Is it correct that the <cuchar> routines are the only way to perform
such conversions? It seems odd to me that the only way to perform such conversions uses a C style interface.
C++ has been changing a little faster than I can easily keep up with. I
only recently noticed that C++ now (since 2017?) seems to require
support for UTF-8, UTF-16, and UTF-32 encodings, which used to be
optional (and even earlier, was non-existent). Investigating futher, I
was surprised by something that seems to be missing.
The standard describes five different character encodings used at
execution time. Two of them are implementation-define native encodings
for narrow and wide characters, stored in char and wchar_t respectively.
The other three are Unicode encodings, UTF-8, UTF-16, and UTF-32, stored
in char8_t, char16_t, and char32_t respectively. The native encodings
could both also be Unicode encodings, but the following question is specifically about implementations where that is not the case.
There are codecvt facets (28.3.1.1.1) for converting between the native encodings, and between char8_t and the other Unicode encodings, but as
far as I can tell, the only way to convert between native and Unicode encodings are the character conversion functions in <cuchar> (21.5.5) incorporated from the C standard library.
Is it correct that the <uchar> routines do in fact perform such
conversions? It's hard to be sure, because the detailed description is
only cross-referenced from the C standard, which doesn't use the term
"native encoding", and allows __STDC_UTF_16__ and __STDC_UTF_32__ to not
be pre#defined.
Is it correct that the <cuchar> routines are the only way to perform
such conversions? It seems odd to me that the only way to perform such conversions uses a C style interface.
On 20 Nov 2021 21:43, James Kuyper wrote:...
C++ has been changing a little faster than I can easily keep up with. I
only recently noticed that C++ now (since 2017?) seems to require
support for UTF-8, UTF-16, and UTF-32 encodings, which used to be
optional (and even earlier, was non-existent). Investigating futher, I
was surprised by something that seems to be missing.

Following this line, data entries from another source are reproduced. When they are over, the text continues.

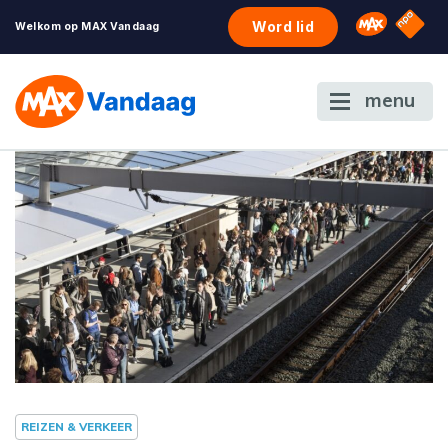
NPO S
Omroep 
Word lid
Welkom op MAX Vandaag
menu
REIZEN & VERKEER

The standard describes five different character encodings used at
execution time. Two of them are implementation-define native encodings
for narrow and wide characters, stored in char and wchar_t respectively.

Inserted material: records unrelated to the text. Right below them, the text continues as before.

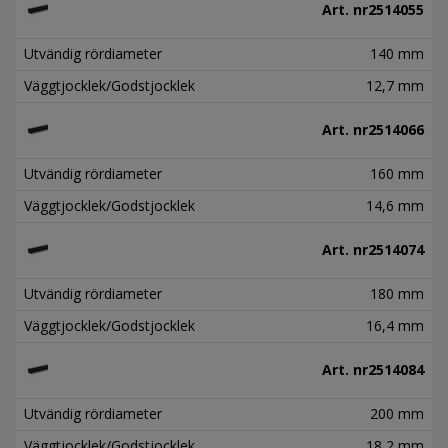
Art. nr
2514055
Utvändig rördiameter
140 mm
Väggtjocklek/Godstjocklek
12,7 mm
Art. nr
2514066
Utvändig rördiameter
160 mm
Väggtjocklek/Godstjocklek
14,6 mm
Art. nr
2514074
Utvändig rördiameter
180 mm
Väggtjocklek/Godstjocklek
16,4 mm
Art. nr
2514084
Utvändig rördiameter
200 mm
Väggtjocklek/Godstjocklek
18,2 mm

The other three are Unicode encodings, UTF-8, UTF-16, and UTF-32, stored
in char8_t, char16_t, and char32_t respectively. The native encodings
could both also be Unicode encodings, but the following question is
specifically about implementations where that is not the case.
There are codecvt facets (28.3.1.1.1) for converting between the native
encodings, and between char8_t and the other Unicode encodings, but as
far as I can tell, the only way to convert between native and Unicode
encodings are the character conversion functions in <cuchar> (21.5.5)

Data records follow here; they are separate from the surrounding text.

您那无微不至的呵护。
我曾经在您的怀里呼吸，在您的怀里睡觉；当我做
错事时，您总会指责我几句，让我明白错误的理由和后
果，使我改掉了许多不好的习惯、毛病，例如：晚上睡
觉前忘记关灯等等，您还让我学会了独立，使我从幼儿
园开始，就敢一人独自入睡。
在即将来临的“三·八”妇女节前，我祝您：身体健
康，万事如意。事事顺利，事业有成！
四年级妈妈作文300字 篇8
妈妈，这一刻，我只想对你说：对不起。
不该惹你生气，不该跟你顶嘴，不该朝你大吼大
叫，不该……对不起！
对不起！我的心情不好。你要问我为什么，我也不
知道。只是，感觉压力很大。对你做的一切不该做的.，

incorporated from the C standard library.
The std::codecvt stuff is probably/maybe what you're looking for.
For conversion UTF-8 -> UTF-16 MSVC and MinGW g++ yield different
results wrt. endianess, and wrt. to state after conversion failure.
The std::codecvt stuff ...
For conversion UTF-8 -> UTF-16 MSVC and MinGW g++ yield different
results wrt. endianess, and wrt. to state after conversion failure.
When you have to compensate for compiler differences in order to get
portable code that uses standard library stuff, for the same platform,
then you know it's really BAD.
The UTF-8 specializations were deprecated in C++17, and one would
naturally think it was in order to replace with something better, not suffering from all that badness, in e.g. C++20.